(Available data Opens)

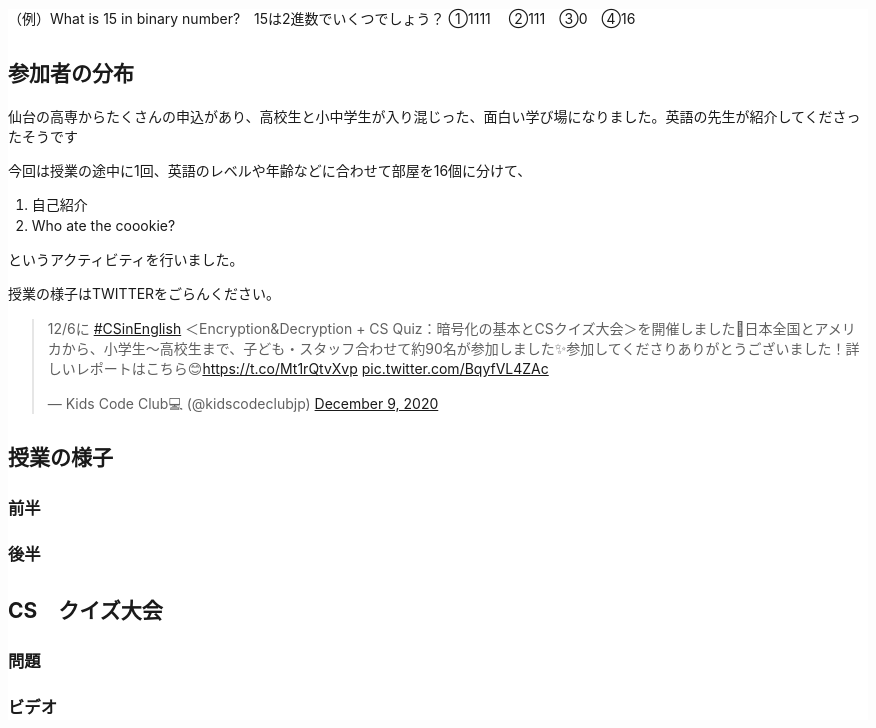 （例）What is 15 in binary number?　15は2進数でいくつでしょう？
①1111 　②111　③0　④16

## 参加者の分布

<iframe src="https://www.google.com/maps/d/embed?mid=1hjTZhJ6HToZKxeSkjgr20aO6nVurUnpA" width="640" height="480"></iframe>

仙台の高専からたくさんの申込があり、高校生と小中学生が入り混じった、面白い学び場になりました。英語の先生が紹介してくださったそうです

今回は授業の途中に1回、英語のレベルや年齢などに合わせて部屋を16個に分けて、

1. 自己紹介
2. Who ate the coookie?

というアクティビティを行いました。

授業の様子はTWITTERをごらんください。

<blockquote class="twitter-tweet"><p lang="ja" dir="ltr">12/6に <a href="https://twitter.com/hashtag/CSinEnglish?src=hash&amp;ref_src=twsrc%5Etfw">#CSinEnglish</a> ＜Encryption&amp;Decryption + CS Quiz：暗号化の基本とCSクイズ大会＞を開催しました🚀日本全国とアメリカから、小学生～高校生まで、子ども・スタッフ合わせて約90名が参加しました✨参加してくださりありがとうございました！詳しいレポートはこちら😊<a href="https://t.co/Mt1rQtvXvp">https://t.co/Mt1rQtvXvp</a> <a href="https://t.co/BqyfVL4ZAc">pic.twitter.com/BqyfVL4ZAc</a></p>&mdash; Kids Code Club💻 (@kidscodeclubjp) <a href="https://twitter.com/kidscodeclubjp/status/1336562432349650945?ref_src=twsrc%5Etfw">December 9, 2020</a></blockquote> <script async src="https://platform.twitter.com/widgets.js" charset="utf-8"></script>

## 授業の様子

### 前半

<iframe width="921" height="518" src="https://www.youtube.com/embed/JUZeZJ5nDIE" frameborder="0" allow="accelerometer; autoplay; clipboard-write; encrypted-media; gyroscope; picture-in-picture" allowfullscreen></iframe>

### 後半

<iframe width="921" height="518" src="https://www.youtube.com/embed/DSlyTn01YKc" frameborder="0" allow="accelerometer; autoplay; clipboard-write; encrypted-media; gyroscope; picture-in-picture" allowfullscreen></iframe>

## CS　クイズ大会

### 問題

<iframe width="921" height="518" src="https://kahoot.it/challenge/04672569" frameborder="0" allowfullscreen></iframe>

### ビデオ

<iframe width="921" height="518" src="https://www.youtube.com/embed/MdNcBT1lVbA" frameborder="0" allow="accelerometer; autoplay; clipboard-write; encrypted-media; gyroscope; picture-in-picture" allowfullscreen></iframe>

(Available data Closes)

A faithful copy of all the data above, without its pictures, is the expected result.

== Written response ==
 （例）What is 15 in binary number?　15は2進数でいくつでしょう？
①1111 　②111　③0　④16

## 参加者の分布

<iframe src="https://www.google.com/maps/d/embed?mid=1hjTZhJ6HToZKxeSkjgr20aO6nVurUnpA" width="640" height="480"></iframe>

仙台の高専からたくさんの申込があり、高校生と小中学生が入り混じった、面白い学び場になりました。英語の先生が紹介してくださったそうです

今回は授業の途中に1回、英語のレベルや年齢などに合わせて部屋を16個に分けて、

1. 自己紹介
2. Who ate the coookie?

というアクティビティを行いました。

授業の様子はTWITTERをごらんください。

<blockquote class="twitter-tweet"><p lang="ja" dir="ltr">12/6に <a href="https://twitter.com/hashtag/CSinEnglish?src=hash&amp;ref_src=twsrc%5Etfw">#CSinEnglish</a> ＜Encryption&amp;Decryption + CS Quiz：暗号化の基本とCSクイズ大会＞を開催しました🚀日本全国とアメリカから、小学生～高校生まで、子ども・スタッフ合わせて約90名が参加しました✨参加してくださりありがとうございました！詳しいレポートはこちら😊<a href="https://t.co/Mt1rQtvXvp">https://t.co/Mt1rQtvXvp</a> <a href="https://t.co/BqyfVL4ZAc">pic.twitter.com/BqyfVL4ZAc</a></p>&mdash; Kids Code Club💻 (@kidscodeclubjp) <a href="https://twitter.com/kidscodeclubjp/status/1336562432349650945?ref_src=twsrc%5Etfw">December 9, 2020</a></blockquote> <script async src="https://platform.twitter.com/widgets.js" charset="utf-8"></script>

## 授業の様子

### 前半

<iframe width="921" height="518" src="https://www.youtube.com/embed/JUZeZJ5nDIE" frameborder="0" allow="accelerometer; autoplay; clipboard-write; encrypted-media; gyroscope; picture-in-picture" allowfullscreen></iframe>

### 後半

<iframe width="921" height="518" src="https://www.youtube.com/embed/DSlyTn01YKc" frameborder="0" allow="accelerometer; autoplay; clipboard-write; encrypted-media; gyroscope; picture-in-picture" allowfullscreen></iframe>

## CS　クイズ大会

### 問題

<iframe width="921" height="518" src="https://kahoot.it/challenge/04672569" frameborder="0" allowfullscreen></iframe>

### ビデオ

<iframe width="921" height="518" src="https://www.youtube.com/embed/MdNcBT1lVbA" frameborder="0" allow="accelerometer; autoplay; clipboard-write; encrypted-media; gyroscope; picture-in-picture" allowfullscreen></iframe>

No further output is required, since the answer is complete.